**What is required:** The data that follows should be copied out exactly.

[Source data — start]

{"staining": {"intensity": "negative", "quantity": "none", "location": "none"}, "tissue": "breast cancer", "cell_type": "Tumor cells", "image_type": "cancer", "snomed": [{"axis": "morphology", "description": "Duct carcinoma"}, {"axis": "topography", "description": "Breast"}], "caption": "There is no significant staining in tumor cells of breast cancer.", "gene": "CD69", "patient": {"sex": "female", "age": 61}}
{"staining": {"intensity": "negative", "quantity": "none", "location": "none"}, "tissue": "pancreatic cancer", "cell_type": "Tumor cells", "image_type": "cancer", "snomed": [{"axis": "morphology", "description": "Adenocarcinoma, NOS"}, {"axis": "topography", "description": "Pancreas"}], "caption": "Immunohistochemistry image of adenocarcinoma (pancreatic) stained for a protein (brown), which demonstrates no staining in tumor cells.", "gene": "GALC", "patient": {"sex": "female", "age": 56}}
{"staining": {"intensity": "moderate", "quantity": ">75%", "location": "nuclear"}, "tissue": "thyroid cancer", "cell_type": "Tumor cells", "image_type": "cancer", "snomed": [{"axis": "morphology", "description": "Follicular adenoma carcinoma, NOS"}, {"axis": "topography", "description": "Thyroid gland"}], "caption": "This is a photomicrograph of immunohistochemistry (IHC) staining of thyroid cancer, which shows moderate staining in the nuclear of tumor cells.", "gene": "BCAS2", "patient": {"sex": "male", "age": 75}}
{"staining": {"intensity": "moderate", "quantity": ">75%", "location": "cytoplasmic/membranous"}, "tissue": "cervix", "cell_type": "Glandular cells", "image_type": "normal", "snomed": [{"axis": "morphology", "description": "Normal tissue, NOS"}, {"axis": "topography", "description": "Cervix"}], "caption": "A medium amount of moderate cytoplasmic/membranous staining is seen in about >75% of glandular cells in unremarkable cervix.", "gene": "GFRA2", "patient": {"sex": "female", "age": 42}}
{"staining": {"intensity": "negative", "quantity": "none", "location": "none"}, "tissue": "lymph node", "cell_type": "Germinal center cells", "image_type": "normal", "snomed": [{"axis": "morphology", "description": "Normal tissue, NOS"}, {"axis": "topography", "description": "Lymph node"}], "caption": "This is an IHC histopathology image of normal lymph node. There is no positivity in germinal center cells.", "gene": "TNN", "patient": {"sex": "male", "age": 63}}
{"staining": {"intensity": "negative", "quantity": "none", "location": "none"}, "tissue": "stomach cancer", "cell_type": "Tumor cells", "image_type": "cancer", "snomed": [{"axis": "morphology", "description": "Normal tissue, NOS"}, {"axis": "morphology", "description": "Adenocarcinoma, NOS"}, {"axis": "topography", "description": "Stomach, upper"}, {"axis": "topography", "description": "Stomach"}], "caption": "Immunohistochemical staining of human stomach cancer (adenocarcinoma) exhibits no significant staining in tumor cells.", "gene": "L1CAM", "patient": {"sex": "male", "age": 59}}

[Source data — finish]

**Task output:**
{"staining": {"intensity": "negative", "quantity": "none", "location": "none"}, "tissue": "breast cancer", "cell_type": "Tumor cells", "image_type": "cancer", "snomed": [{"axis": "morphology", "description": "Duct carcinoma"}, {"axis": "topography", "description": "Breast"}], "caption": "There is no significant staining in tumor cells of breast cancer.", "gene": "CD69", "patient": {"sex": "female", "age": 61}}
{"staining": {"intensity": "negative", "quantity": "none", "location": "none"}, "tissue": "pancreatic cancer", "cell_type": "Tumor cells", "image_type": "cancer", "snomed": [{"axis": "morphology", "description": "Adenocarcinoma, NOS"}, {"axis": "topography", "description": "Pancreas"}], "caption": "Immunohistochemistry image of adenocarcinoma (pancreatic) stained for a protein (brown), which demonstrates no staining in tumor cells.", "gene": "GALC", "patient": {"sex": "female", "age": 56}}
{"staining": {"intensity": "moderate", "quantity": ">75%", "location": "nuclear"}, "tissue": "thyroid cancer", "cell_type": "Tumor cells", "image_type": "cancer", "snomed": [{"axis": "morphology", "description": "Follicular adenoma carcinoma, NOS"}, {"axis": "topography", "description": "Thyroid gland"}], "caption": "This is a photomicrograph of immunohistochemistry (IHC) staining of thyroid cancer, which shows moderate staining in the nuclear of tumor cells.", "gene": "BCAS2", "patient": {"sex": "male", "age": 75}}
{"staining": {"intensity": "moderate", "quantity": ">75%", "location": "cytoplasmic/membranous"}, "tissue": "cervix", "cell_type": "Glandular cells", "image_type": "normal", "snomed": [{"axis": "morphology", "description": "Normal tissue, NOS"}, {"axis": "topography", "description": "Cervix"}], "caption": "A medium amount of moderate cytoplasmic/membranous staining is seen in about >75% of glandular cells in unremarkable cervix.", "gene": "GFRA2", "patient": {"sex": "female", "age": 42}}
{"staining": {"intensity": "negative", "quantity": "none", "location": "none"}, "tissue": "lymph node", "cell_type": "Germinal center cells", "image_type": "normal", "snomed": [{"axis": "morphology", "description": "Normal tissue, NOS"}, {"axis": "topography", "description": "Lymph node"}], "caption": "This is an IHC histopathology image of normal lymph node. There is no positivity in germinal center cells.", "gene": "TNN", "patient": {"sex": "male", "age": 63}}
{"staining": {"intensity": "negative", "quantity": "none", "location": "none"}, "tissue": "stomach cancer", "cell_type": "Tumor cells", "image_type": "cancer", "snomed": [{"axis": "morphology", "description": "Normal tissue, NOS"}, {"axis": "morphology", "description": "Adenocarcinoma, NOS"}, {"axis": "topography", "description": "Stomach, upper"}, {"axis": "topography", "description": "Stomach"}], "caption": "Immunohistochemical staining of human stomach cancer (adenocarcinoma) exhibits no significant staining in tumor cells.", "gene": "L1CAM", "patient": {"sex": "male", "age": 59}}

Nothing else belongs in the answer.